Since the given dataset is split into a numeric values such as Age and labeled values such as Department, it seems prudent to partition the data on quantitative and categorical values. This makes it easier to fine-tune the model for accurate results.

One way of visually communicating how data is spread is through histograms. This can give general insights in terms of data distribution.

Another way of estimating relations between two values arise from the Kernel Density Estimate (KDE) plots. This makes it easier to highlight the bivariate relationship between data distributions that occur within the framework.

STEP 3: Transforming the data to build insights

Data in its innate nature needs to be molded so that we can mine it for insights. The main drive behind this is to fine-tune the data so that we can build actionable metrics from the data as a whole. With this, both the categorical and quantitative data ca be shaped.

When working with categorical values, there may or may not exist a quantifiable priority within the labels. Therefore, one-hot encoding is used to give a quantifiable value to the categorical labels.

A correlation matrix is the fastest way to see which metrics are related to each other. Although correlation does not mean causation, it is a great way to estimate the underlying behaviors within the dataset.
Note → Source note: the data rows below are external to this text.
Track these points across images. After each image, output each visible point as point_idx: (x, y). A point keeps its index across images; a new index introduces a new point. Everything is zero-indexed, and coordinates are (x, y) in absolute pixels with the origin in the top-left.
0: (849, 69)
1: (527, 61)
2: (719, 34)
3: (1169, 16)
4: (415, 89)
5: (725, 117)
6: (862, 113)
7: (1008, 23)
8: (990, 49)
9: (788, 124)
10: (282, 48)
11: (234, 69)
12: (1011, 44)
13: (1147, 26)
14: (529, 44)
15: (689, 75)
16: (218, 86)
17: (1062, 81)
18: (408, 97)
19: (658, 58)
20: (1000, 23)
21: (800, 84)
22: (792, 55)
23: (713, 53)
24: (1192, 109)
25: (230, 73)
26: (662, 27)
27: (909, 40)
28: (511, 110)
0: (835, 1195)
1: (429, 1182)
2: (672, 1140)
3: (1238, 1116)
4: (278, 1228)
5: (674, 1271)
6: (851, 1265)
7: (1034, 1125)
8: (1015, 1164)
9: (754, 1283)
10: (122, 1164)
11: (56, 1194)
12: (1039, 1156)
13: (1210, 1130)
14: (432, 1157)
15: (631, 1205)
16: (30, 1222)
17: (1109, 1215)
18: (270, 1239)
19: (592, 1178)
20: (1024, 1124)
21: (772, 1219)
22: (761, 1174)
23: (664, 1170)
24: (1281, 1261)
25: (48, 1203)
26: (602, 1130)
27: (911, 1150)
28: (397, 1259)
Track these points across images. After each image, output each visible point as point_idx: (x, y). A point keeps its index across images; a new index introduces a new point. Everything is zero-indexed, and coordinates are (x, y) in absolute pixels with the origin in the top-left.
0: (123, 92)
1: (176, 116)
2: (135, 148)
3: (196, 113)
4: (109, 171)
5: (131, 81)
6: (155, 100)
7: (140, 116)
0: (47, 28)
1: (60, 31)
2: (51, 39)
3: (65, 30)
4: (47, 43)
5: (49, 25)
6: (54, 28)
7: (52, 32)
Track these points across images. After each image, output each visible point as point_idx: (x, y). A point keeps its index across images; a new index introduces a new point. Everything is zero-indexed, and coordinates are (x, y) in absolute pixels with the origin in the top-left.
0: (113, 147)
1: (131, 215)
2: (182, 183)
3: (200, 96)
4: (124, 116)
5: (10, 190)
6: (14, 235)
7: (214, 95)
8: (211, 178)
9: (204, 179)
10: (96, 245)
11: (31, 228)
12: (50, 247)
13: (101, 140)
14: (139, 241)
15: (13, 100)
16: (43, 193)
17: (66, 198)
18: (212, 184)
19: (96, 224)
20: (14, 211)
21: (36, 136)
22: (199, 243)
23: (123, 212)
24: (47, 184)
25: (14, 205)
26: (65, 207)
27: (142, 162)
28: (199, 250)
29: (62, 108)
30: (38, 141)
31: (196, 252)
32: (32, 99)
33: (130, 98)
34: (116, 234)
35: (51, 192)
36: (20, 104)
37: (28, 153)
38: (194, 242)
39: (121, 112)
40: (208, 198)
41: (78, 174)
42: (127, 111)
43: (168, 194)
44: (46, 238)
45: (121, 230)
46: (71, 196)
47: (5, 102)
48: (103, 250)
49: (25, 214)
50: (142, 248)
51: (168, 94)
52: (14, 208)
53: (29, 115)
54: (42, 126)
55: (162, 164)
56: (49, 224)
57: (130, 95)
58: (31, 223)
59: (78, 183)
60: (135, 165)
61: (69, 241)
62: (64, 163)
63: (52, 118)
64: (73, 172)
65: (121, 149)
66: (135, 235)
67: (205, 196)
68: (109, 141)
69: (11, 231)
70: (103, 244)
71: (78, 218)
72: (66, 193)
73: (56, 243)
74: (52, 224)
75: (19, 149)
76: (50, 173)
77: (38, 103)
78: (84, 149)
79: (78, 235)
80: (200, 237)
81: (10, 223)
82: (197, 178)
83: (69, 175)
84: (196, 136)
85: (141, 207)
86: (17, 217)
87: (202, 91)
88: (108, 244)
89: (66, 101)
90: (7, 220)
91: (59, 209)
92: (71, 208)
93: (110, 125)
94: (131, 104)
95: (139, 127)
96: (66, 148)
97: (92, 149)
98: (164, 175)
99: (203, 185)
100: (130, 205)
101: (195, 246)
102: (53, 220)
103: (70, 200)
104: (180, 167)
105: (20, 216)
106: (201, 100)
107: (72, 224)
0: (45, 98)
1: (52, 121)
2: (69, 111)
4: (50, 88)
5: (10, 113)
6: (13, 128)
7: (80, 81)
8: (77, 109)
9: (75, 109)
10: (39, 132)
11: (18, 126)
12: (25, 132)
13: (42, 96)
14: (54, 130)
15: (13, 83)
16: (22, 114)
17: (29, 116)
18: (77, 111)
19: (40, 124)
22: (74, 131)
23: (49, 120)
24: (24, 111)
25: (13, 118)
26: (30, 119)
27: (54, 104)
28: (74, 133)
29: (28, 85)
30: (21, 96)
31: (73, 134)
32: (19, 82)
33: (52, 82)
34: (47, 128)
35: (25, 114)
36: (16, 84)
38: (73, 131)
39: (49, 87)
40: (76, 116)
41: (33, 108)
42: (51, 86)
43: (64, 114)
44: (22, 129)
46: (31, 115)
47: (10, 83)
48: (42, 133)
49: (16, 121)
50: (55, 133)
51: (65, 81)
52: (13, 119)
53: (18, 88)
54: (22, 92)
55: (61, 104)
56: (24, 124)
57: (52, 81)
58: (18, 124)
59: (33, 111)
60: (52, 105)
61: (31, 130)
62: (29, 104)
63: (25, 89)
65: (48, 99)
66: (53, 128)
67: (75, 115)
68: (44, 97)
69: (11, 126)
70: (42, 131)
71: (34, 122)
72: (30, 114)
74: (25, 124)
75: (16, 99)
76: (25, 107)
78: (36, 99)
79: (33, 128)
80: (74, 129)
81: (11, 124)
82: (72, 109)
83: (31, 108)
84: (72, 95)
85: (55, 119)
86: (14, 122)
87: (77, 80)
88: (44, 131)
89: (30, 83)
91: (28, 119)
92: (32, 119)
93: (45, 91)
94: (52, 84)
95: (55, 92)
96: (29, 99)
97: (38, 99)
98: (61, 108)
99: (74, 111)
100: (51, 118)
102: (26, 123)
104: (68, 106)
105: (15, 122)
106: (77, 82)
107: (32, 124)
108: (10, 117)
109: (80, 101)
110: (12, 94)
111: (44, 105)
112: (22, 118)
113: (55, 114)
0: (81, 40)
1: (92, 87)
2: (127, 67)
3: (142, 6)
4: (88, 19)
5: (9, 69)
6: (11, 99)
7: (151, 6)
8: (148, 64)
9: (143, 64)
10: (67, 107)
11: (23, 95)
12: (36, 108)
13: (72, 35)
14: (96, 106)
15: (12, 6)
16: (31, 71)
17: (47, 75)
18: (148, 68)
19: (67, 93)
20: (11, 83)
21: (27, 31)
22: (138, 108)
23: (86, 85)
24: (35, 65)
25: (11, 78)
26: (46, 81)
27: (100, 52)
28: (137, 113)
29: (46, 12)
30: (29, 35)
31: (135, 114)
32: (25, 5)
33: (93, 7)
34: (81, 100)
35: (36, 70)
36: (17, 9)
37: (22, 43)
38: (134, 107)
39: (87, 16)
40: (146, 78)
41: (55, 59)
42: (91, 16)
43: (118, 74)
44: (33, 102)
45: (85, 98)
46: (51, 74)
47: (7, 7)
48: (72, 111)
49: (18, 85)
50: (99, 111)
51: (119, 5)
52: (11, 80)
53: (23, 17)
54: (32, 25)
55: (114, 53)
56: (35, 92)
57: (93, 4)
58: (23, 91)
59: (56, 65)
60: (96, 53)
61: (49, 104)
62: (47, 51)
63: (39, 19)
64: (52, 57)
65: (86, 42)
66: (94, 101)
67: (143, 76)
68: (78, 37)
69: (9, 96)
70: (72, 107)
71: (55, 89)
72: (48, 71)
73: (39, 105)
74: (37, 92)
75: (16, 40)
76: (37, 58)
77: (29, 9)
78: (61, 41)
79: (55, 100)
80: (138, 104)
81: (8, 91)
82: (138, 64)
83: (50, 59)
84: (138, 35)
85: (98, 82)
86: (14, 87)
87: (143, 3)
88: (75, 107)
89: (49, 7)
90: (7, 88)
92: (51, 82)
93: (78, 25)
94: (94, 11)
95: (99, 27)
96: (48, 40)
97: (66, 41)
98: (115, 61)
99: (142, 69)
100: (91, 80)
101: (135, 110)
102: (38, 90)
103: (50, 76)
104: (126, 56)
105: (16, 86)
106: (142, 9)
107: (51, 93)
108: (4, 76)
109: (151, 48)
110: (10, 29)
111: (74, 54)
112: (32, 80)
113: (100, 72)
STEP 4: Feature Engineering

Now that the data has been prepped for analysis, it is time to apply machine learning methodologies to the dataset.

The following technique were used to implement the dataset to estimate the best model that would be used

1. Logistic Regression – Sine there are 1/0 value datasets, it makes it ideal to estimate.

2. Decision Tree – An easy to implement classification method.

3. Random Forrest – Decision trees with overfitting prevention

4. SVM – Classify data based on its location on the hyperplane

5. KNN - Classify data based on its location with similar clusters

With these implemented, we get an estimate on what would be the best approach to take.

As we can see, SVM and Random forests take the lead. We can break down the metrics to see what the most driving factors are:

Outcomes and key takeaways

Based on the above results, how much people earn and how old they are greatly affect their reason for changing to a different company. In a world where we constantly strive to know our worth, it goes to say that we will find greener pastures if we do not find it at a single point. Ultimately, it falls on the company to maximize their employee retention with a focus on their pay. Although it might decrease net company revenue in the short run, the cost of rehiring and re-training each and every time an employee leaves will definitely leave a mark.

All in all, there are so many ways to approach the same data problem from different angles. With practice, the end goal will be to form an effective story with the data to provide actionable insights. Thank you very much for coming along with me on this journey. This was a great learning experience for me and I hope that it was for you as well.